Hi, Im new on this forum ;D and im looking for more information ??? about;

     THE LJUNGSTRÖM "CRANKLESS" ENGINE

I have been considering building a model steam engine for quite some time : and this little engine has caught my eye, alas the only information I can find about it is from this artical. 

http://www.aqpl43.dsl.pipex.com/MUSEUM/POWER/unusualsteamrotycyls/unusualsteamrotycyls.htm#ljung

 Any further info would be greatly appriciated.


----------



## dvbydt (Feb 6, 2011)

Jeff,

My air motor was not as unique as I thought! See:-

http://www.homemodelenginemachinist.com/index.php?topic=11842.0

"Nothing new under the sun."

Ian


----------



## Jeff (Feb 6, 2011)

Thanks for sharing that, :bow: its given me a far clearer view of how it all works.
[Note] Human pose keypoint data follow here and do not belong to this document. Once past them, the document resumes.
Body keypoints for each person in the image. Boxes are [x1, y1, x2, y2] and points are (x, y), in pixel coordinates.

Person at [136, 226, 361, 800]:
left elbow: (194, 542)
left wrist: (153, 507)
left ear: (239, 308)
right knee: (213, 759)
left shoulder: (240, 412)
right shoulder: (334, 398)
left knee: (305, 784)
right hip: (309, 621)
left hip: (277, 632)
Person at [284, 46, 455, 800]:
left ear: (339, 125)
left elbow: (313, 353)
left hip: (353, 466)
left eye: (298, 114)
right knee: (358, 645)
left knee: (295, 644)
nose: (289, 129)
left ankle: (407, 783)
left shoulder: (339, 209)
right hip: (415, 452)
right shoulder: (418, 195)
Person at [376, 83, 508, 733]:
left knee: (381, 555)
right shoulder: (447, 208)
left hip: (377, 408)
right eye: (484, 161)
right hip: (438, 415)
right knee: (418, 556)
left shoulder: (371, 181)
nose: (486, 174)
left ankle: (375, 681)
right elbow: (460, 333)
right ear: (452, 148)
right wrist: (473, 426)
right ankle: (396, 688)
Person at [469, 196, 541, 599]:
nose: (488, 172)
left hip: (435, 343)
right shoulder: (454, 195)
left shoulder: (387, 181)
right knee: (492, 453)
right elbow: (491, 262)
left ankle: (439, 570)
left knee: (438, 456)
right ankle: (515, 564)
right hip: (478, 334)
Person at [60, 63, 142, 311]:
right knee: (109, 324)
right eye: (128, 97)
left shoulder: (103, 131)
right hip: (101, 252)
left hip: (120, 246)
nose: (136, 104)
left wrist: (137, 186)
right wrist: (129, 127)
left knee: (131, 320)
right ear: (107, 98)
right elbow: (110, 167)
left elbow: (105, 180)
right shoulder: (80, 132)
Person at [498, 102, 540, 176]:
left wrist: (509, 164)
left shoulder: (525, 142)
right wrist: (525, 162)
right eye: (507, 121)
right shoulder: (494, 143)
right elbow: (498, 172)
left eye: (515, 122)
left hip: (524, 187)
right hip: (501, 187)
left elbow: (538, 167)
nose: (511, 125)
Now I can get on and draw up a CAD model..


----------



## Silverbrewer (Mar 5, 2011)

I'm also interested in having a go at one of these crankless Jobie's for a small boat engine.
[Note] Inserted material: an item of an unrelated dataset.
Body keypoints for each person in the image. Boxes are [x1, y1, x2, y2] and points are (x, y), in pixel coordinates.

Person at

I'm not an expert on valve timing, so a question...with the cylinders positioned in line with the longest and shortest axis of the ellipse as in the pictures on douglas-self.com, what makes it start? There was talk of adding other cylinder banks, and if they were 45 degrees out then that would do it...... Does this mean a 4 cylinder example is not self starting without manual input.

I wonder if the original motors are languishing on a dusty college shelf somewhere in Newcastle? Stranger things have happened!

So you've had a month now Jeff, where's this cad file!!!!!! 

dvbydt:- I feel your pain on discovering someone got there first! I managed to "reinvent" the submerged weir a few years ago when my employer needed to separate a lot of water from the oil we were feeding to a bearing....none of us was into steam engines back then, so I thought I was brilliant, and so did they! I even got £50 out of the "good ideas scheme" so it wasn't all bad.


----------



## Noitoen (Mar 5, 2011)

There are some plans http://www.john-tom.com/ElmersEngines/WebElmers3D/Web_46_COMBER%20ROTARY%20ENGINE.JPG
http://www.john-tom.com/ElmersEngines/46_rotary.pdf


----------



## Silverbrewer (Mar 5, 2011)

Hi notoin, 

That is a different engine. That one is the Coomber, but it is nice to see actual plans.

douglas-self.com provides a link to castings for a model of the Coomber and a description.


Castings:-
http://www.brunell.com/product.asp?...ia=&PT_ID=69&P_ID=137&btnProduct=More+Details

Description:- http://douglas-self.com/MUSEUM/POWER/unusualsteamrotycyls/unusualsteamrotycyls.htm#coo

How do I get a bigger picture of your avitar?


----------



## Noitoen (Mar 5, 2011)

Silverbrewer  said:
			
		

> How do I get a bigger picture of your avitar?



My avatar?


----------